The CFTC recently proposed amendments (the “Proposal”) to its regulations regarding certain duties of chief compliance officers (‘‘CCOs’’) of swap dealers (‘‘SDs’’), major swap participants (‘‘MSPs’’), and futures commission merchants (‘‘FCMs’’) (collectively, ‘‘Registrants’’); and certain requirements for preparing and furnishing to the Commission an annual report containing an assessment of the Registrant’s compliance activities. The Proposal aims to increase efficiencies, reduce regulatory burden, and clarify the scope of CCO duties. In addition, the Proposal is designed to further harmonize the CFTC’s rules with the SEC’s counterpart CCO rules.

Proposed changes include:

  • Defining the term “Senior Officer”: Under CFTC Regulation 3.3(a)(1), a CCO must report to the board of directors or the “senior officer” of a Registrant. Current CFTC Regulation 3.3 does not define this term. The CFTC has proposed defining “senior officer” as “the chief executive officer or other equivalent officer of a registrant”, on the theory that creating a direct reporting line from the CCO to the board or to the highest executive officer will ensure the greatest CCO independence.
  • Duty to Resolve Conflicts of Interest: Under current CFTC Regulation 3.3(d)(2), a CCO must resolve “any conflicts of interest that may arise”. The Proposal adds a reasonableness qualifier such that a CCO is required to take “reasonable steps” to resolve conflicts. The CFTC stated in the Proposal that requiring the CCO to personally resolve any potential conflict of interest may be overly burdensome. The changes clarify that routinely encountered conflicts can be resolved in the normal course of business consistent with the CCO’s general administration.
  • CCO Annual Reporting: CFTC Regulation 3.3(e)-(f) currently require a CCO to deliver an annual report describing the Registrant’s compliance program, in order to promote periodic self-evaluation and inform the Commission of possible compliance weaknesses. Industry participants have indicated to the CFTC that producing such a report is burdensome given the value of the report, given that compliance policies and procedures do not change from year-to-year. As a result, the Commission is proposing–among other things–to eliminate the requirement of CFTC Regulation 3.3(e)(2) to review each obligation under the CEA and CFTC Regulations and to describe the policies and procedures that fulfill such obligations. The annual report would still include other components set out in current CFTC Regulation 3.3(e), such as descriptions of: the Registrant’s written policies and procedures, the effectiveness of such policies and procedures, areas for improvement of the current compliance program, Registrant resources for compliance, noncompliance issues, and recent changes to a Registrant’s policies and procedures. The Proposal also seeks to amend CFTC Regulation 3.3(f)(1) to require that CCOs deliver the annual report to the Registrant’s board of directors, senior officer, and the audit committee (or equivalent body). The current rule only requires that the annual report be furnished to a Registrant’s board of directors or senior officer.
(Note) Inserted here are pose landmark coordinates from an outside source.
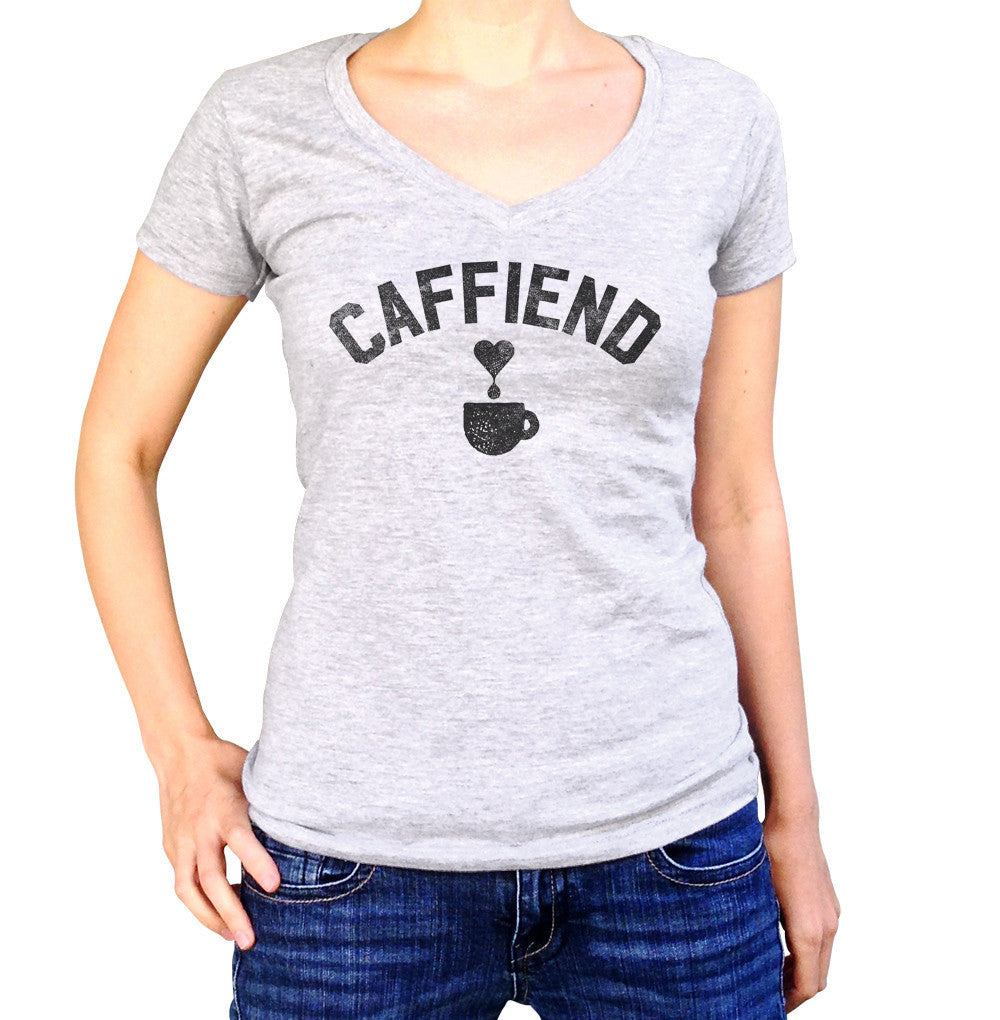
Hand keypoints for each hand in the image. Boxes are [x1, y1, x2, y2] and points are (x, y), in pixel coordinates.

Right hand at [155, 735, 280, 949]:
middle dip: (230, 911)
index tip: (276, 885)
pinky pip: (182, 881)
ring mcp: (181, 840)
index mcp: (224, 806)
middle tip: (250, 938)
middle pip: (210, 877)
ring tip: (233, 936)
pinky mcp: (172, 848)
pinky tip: (220, 911)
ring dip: (210, 917)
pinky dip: (200, 901)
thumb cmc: (224, 762)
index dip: (257, 862)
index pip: (240, 839)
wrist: (179, 753)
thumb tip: (306, 819)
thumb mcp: (251, 774)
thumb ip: (268, 801)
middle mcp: (200, 828)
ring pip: (188, 889)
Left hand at [763, 807, 840, 1011]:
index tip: (770, 1007)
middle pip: (819, 979)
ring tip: (772, 976)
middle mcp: (827, 926)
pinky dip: (807, 954)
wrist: (794, 819)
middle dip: (796, 992)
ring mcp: (831, 913)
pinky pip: (823, 941)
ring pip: (822, 960)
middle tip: (767, 996)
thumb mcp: (757, 891)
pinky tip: (782, 948)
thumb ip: (757, 927)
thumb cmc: (771, 850)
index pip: (808, 986)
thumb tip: (745, 954)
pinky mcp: (829, 902)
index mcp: (809, 930)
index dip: (790, 1002)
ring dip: (802, 973)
The proposed amendments to CFTC Regulation 3.3 generally are in keeping with Acting Chairman Giancarlo’s regulatory approach of reducing burdensome regulations where possible and being sensitive to the concerns of industry participants. Industry participants should review the Proposal to determine the impact of the proposed changes and make comment to the agency if any aspects of the proposed amendments need to be revised. The comment period for the Proposal will be open through July 7, 2017.